Watch this Episode on YouTube | Anne Marie Anderson on Four Barriers that Stop Leaders

https://bit.ly/TLP-474

 

Key Takeaways

[02:42] Anne Marie reveals what's not publicly known about her: she did adventure travel before kids, rafting dangerous rivers, climbing to Everest base camp, and trekking gorillas in the Congo.

[03:39] She explains that audacity requires practice with failing and getting comfortable with failure because "if you're not failing, you're really not pushing yourself to be audacious."

[04:32] Anne Marie advises understanding why you want to make a change first, then evaluating what you're willing to risk to get there.

[06:18] She identifies that elite athletes control their inner critic by recognizing it and examining messages with neutral curiosity rather than trying to silence it. Anne Marie defines audacity as "optimism that you're going to survive no matter how they work out."

[08:26] Anne Marie intentionally shares her failures with her children, showing them rejections she gets to normalize failure as information.

[11:36] She shares what to do differently to confront the fear and recommends catastrophizing situations to their ridiculous extreme.

[17:06] She explains that your "front row" should be people who challenge and push you, not necessarily your best friends who want to keep you safe.

[22:48] Anne Marie describes leaders as "shape shifters" who tailor their approach to each person's individual motivation and needs.

[26:00] She distinguishes that urgent tasks are usually responses to others' requests while important tasks move you closer to your values and goals.

[28:17] Anne Marie shares how her relationship with vulnerability has changed through the series of transformations she had in her lifetime and career. 

[31:03] She describes actively seeking rejection to desensitize herself, advising people to "fail first, go fail a lot."

[32:54] Anne Marie's closing advice is for leaders to share their vulnerabilities and be "shape shifting leaders" who find the best in everyone.

[34:16] And remember...“Inaction breeds doubt and fear. Action breeds confidence and courage. If you want to conquer fear, do not sit home and think about it. Go out and get busy.” - Dale Carnegie

 

Quotable Quotes

"It requires practice, and it requires practice with failing and getting comfortable failing."

"If you're not failing, you're really not pushing yourself to be audacious."

"Audacity at the base, right, is about optimism. And it's not optimism that things are going to work out the way you want it to. It's optimism that you're going to survive no matter how they work out."

"If the price is too high to do the work, to create the change, then wait till you get the bill for regret, because that is super steep."

"I would far rather have a list of failures than have a list of regrets."

"You're going to get information as to how to take your next step.

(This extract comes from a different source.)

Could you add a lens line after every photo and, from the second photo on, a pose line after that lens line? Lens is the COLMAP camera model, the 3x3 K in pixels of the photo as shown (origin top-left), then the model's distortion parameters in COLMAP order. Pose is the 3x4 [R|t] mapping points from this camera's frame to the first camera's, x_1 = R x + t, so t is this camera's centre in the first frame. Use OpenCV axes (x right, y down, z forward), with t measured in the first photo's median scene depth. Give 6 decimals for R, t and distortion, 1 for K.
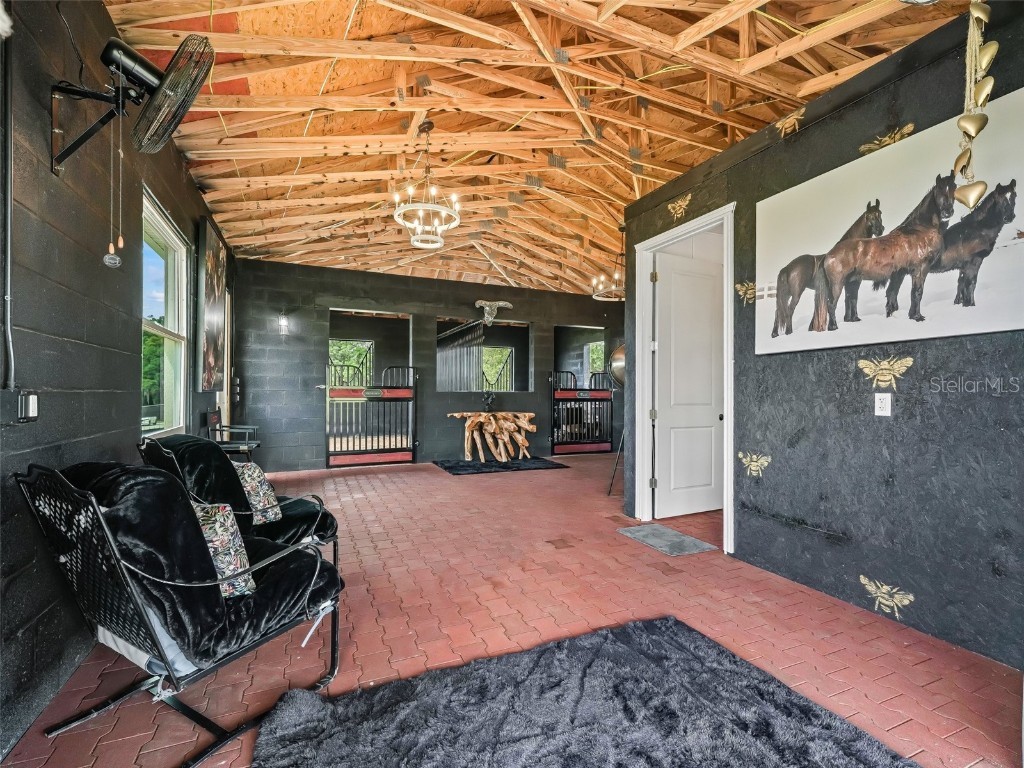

If you don't take that first step, how do you know where to go?"

"Elite performers on that last one, inner critic, have great control of their inner critic power. They don't silence it. You can't silence your inner critic, but you can recognize it for what it is."

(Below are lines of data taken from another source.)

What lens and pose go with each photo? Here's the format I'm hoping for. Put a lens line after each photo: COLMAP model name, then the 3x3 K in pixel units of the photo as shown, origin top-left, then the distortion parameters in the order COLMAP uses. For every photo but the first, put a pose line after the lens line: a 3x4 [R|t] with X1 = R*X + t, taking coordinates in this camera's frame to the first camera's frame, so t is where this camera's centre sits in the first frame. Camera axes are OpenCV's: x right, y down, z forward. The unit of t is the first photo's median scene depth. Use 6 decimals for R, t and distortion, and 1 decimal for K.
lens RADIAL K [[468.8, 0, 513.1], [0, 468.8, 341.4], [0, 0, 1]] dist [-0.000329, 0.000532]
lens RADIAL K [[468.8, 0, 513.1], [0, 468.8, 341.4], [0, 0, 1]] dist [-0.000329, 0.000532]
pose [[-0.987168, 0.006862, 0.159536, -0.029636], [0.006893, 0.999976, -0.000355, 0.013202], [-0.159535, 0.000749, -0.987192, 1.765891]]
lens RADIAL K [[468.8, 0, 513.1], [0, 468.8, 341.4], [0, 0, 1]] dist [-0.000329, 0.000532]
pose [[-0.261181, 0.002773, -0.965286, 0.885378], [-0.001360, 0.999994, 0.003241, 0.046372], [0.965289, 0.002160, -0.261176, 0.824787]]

"Your front row needs to be those people who will challenge you, who will push you, who will tell you the truth."

"A great leader is somebody who's going to be able to say, obviously, I have all of these incredibly urgent matters. I'm carving out specific times to work toward our goals, our future."

"Things that are urgent are usually in response to a request... Things that are important move us closer to our values, vision, goals, who we want to be."

"I tell people, fail first, go fail a lot. Whatever the thing is you're most afraid of, do that one first. When you start actively seeking it out, it becomes easier."

"To really understand human behavior, I think you have to understand what people fear."